* _WHAT THE EXERCISE ASKS_:
Restate the listing below word for word; no pictures belong in the copy.

* _EXERCISE DATA_:

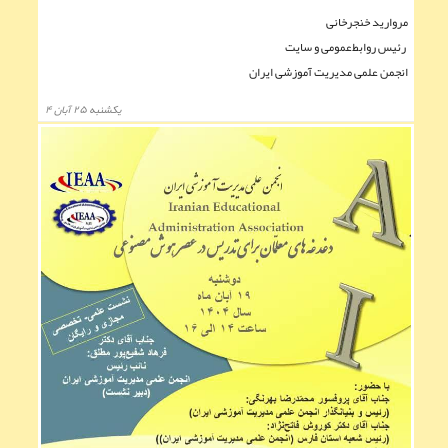
مروارید خنجرخانی
رئیس روابط‌عمومی و سایت
انجمن علمی مدیریت آموزشی ایران
يكشنبه ۲۵ آبان ۴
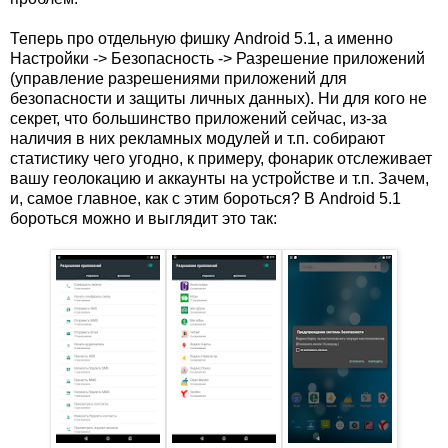
Теперь про отдельную фишку Android 5.1, а именно
Настройки -> Безопасность -> Разрешение приложений
(управление разрешениями приложений для
безопасности и защиты личных данных). Ни для кого не
секрет, что большинство приложений сейчас, из-за
наличия в них рекламных модулей и т.п. собирают
статистику чего угодно, к примеру, фонарик отслеживает
вашу геолокацию и аккаунты на устройстве и т.п. Зачем,
и, самое главное, как с этим бороться? В Android 5.1
бороться можно и выглядит это так:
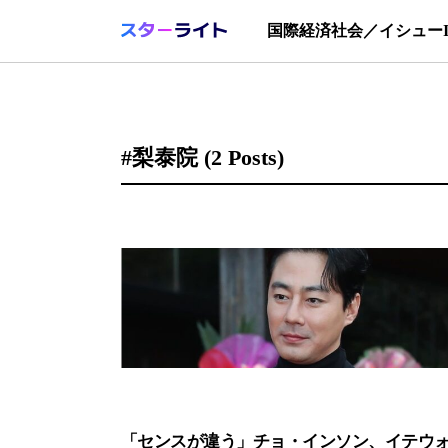
国際
経済
社会／イシュー
#梨泰院
(2 Posts)
「センスが違う」チョ・インソン、イテウ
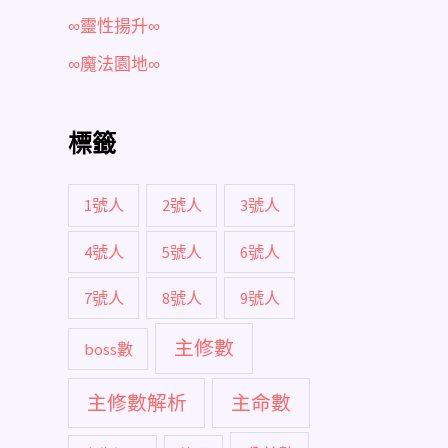
∞靈性揚升∞
∞魔法園地∞
標籤
1號人
2號人
3號人
4號人
5號人
6號人
7號人
8號人
9號人
主修數
boss數
主修數解析
主命數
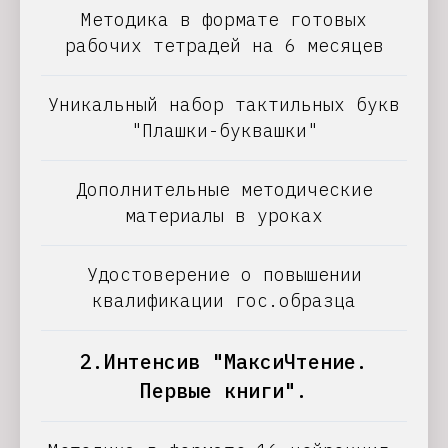
Методика в формате готовых
рабочих тетрадей на 6 месяцев
Уникальный набор тактильных букв
"Плашки-буквашки"
Дополнительные методические
материалы в уроках
Удостоверение о повышении
квалификации гос.образца
2.Интенсив "МаксиЧтение.
Первые книги".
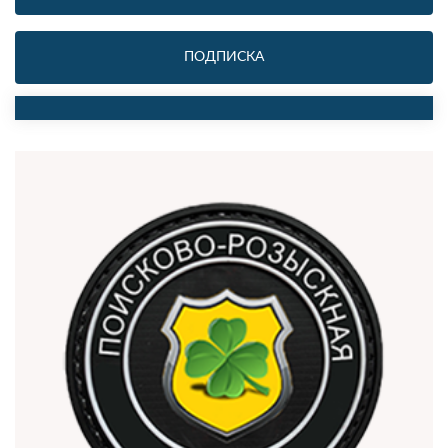
ПОДПИСКА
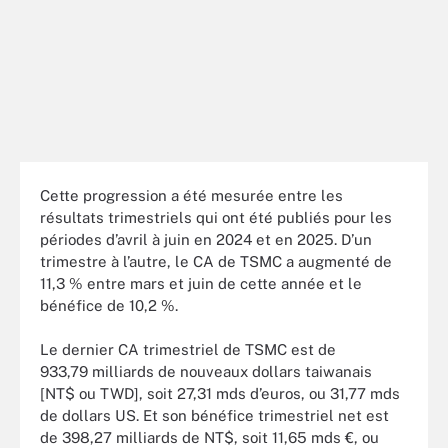
Cette progression a été mesurée entre les
résultats trimestriels qui ont été publiés pour les
périodes d’avril à juin en 2024 et en 2025. D’un
trimestre à l’autre, le CA de TSMC a augmenté de
11,3 % entre mars et juin de cette année et le
bénéfice de 10,2 %.
Le dernier CA trimestriel de TSMC est de
933,79 milliards de nouveaux dollars taiwanais
[NT$ ou TWD], soit 27,31 mds d’euros, ou 31,77 mds
de dollars US. Et son bénéfice trimestriel net est
de 398,27 milliards de NT$, soit 11,65 mds €, ou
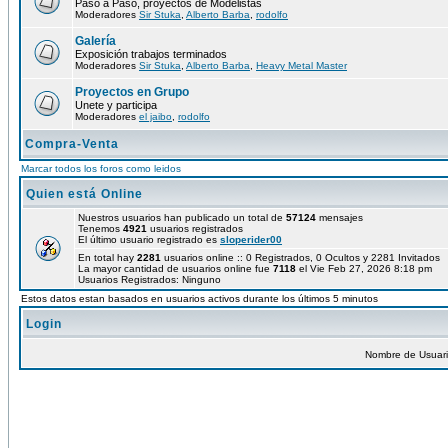
Paso a Paso, proyectos de Modelistas
Moderadores
Sir Stuka
,
Alberto Barba
,
rodolfo
Galería
Exposición trabajos terminados
Moderadores
Sir Stuka
,
Alberto Barba
,
Heavy Metal Master
Proyectos en Grupo
Unete y participa
Moderadores
el jaibo
,
rodolfo
Compra-Venta
Marcar todos los foros como leidos
Quien está Online
Nuestros usuarios han publicado un total de
57124
mensajes
Tenemos
4921
usuarios registrados
El último usuario registrado es
sloperider00
En total hay
2281
usuarios online :: 0 Registrados, 0 Ocultos y 2281 Invitados
La mayor cantidad de usuarios online fue
7118
el Vie Feb 27, 2026 8:18 pm
Usuarios Registrados: Ninguno
Estos datos estan basados en usuarios activos durante los últimos 5 minutos
Login
Nombre de Usuar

* _RESPONSE AREA_:
مروارید خنجرخانی
رئیس روابط‌عمومی و سایت
انجمن علمی مدیریت آموزشی ایران
يكشنبه ۲۵ آبان ۴
Теперь про отдельную фишку Android 5.1, а именно
Настройки -> Безопасность -> Разрешение приложений
(управление разрешениями приложений для
безопасности и защиты личных данных). Ни для кого не
секрет, что большинство приложений сейчас, из-за
наличия в них рекламных модулей и т.п. собирают
статистику чего угодно, к примеру, фонарик отслеживает
вашу геолокацию и аккаунты на устройстве и т.п. Зачем,
и, самое главное, как с этим бороться? В Android 5.1
бороться можно и выглядит это так:
国際
経済
社会／イシュー
#梨泰院
(2 Posts)
「センスが違う」チョ・インソン、イテウ
∞靈性揚升∞
∞魔法園地∞
標籤
1號人
2號人
3號人
4號人
5號人
6號人
7號人
8號人
9號人
主修數
boss數
主修數解析
主命數
Методика в формате готовых
рабочих тетрадей на 6 месяцев
Уникальный набор тактильных букв
"Плашки-буквашки"
Дополнительные методические
материалы в уроках
Удостоверение о повышении
квалификации гос.образца
2.Интенсив "МаксиЧтение.
Первые книги".
ПОДПИСКА
Cette progression a été mesurée entre les
résultats trimestriels qui ont été publiés pour les
périodes d’avril à juin en 2024 et en 2025. D’un
trimestre à l’autre, le CA de TSMC a augmenté de
11,3 % entre mars et juin de cette année et le
bénéfice de 10,2 %.
Le dernier CA trimestriel de TSMC est de
933,79 milliards de nouveaux dollars taiwanais
[NT$ ou TWD], soit 27,31 mds d’euros, ou 31,77 mds
de dollars US. Et son bénéfice trimestriel net est
de 398,27 milliards de NT$, soit 11,65 mds €, ou
Paso a Paso, proyectos de Modelistas
Moderadores
Sir Stuka
,
Alberto Barba
,
rodolfo
Galería
Exposición trabajos terminados
Moderadores
Sir Stuka
,
Alberto Barba
,
Heavy Metal Master
Proyectos en Grupo
Unete y participa
Moderadores
el jaibo
,
rodolfo
Compra-Venta
Marcar todos los foros como leidos
Quien está Online
Nuestros usuarios han publicado un total de
57124
mensajes
Tenemos
4921
usuarios registrados
El último usuario registrado es
sloperider00
En total hay
2281
usuarios online :: 0 Registrados, 0 Ocultos y 2281 Invitados
La mayor cantidad de usuarios online fue
7118
el Vie Feb 27, 2026 8:18 pm
Usuarios Registrados: Ninguno
Estos datos estan basados en usuarios activos durante los últimos 5 minutos
Login
Nombre de Usuar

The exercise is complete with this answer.